▸ HOW TO COMPLETE THIS TASK
Write each entry out again, exactly as it is written.

▸ RECORDS FOR THIS EXERCISE
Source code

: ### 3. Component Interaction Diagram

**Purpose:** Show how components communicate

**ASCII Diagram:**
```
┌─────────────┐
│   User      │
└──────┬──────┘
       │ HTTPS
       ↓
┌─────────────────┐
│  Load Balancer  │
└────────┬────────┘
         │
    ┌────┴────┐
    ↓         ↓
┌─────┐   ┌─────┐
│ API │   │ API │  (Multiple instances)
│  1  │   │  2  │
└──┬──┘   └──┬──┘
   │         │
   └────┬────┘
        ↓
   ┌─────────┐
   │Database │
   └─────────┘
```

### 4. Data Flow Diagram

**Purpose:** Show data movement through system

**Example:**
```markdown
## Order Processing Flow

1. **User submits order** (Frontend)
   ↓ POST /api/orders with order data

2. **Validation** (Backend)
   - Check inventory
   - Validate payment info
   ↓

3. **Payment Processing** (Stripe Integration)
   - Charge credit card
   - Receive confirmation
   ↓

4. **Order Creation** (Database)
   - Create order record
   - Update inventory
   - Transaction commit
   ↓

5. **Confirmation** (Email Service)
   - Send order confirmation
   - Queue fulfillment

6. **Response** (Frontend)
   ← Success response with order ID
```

▸ WRITTEN REPLY
Source code

: ### 3. Component Interaction Diagram

**Purpose:** Show how components communicate

**ASCII Diagram:**
```
┌─────────────┐
│   User      │
└──────┬──────┘
       │ HTTPS
       ↓
┌─────────────────┐
│  Load Balancer  │
└────────┬────────┘
         │
    ┌────┴────┐
    ↓         ↓
┌─────┐   ┌─────┐
│ API │   │ API │  (Multiple instances)
│  1  │   │  2  │
└──┬──┘   └──┬──┘
   │         │
   └────┬────┘
        ↓
   ┌─────────┐
   │Database │
   └─────────┘
```

### 4. Data Flow Diagram

**Purpose:** Show data movement through system

**Example:**
```markdown
## Order Processing Flow

1. **User submits order** (Frontend)
   ↓ POST /api/orders with order data

2. **Validation** (Backend)
   - Check inventory
   - Validate payment info
   ↓

3. **Payment Processing** (Stripe Integration)
   - Charge credit card
   - Receive confirmation
   ↓

4. **Order Creation** (Database)
   - Create order record
   - Update inventory
   - Transaction commit
   ↓

5. **Confirmation** (Email Service)
   - Send order confirmation
   - Queue fulfillment

6. **Response** (Frontend)
   ← Success response with order ID
```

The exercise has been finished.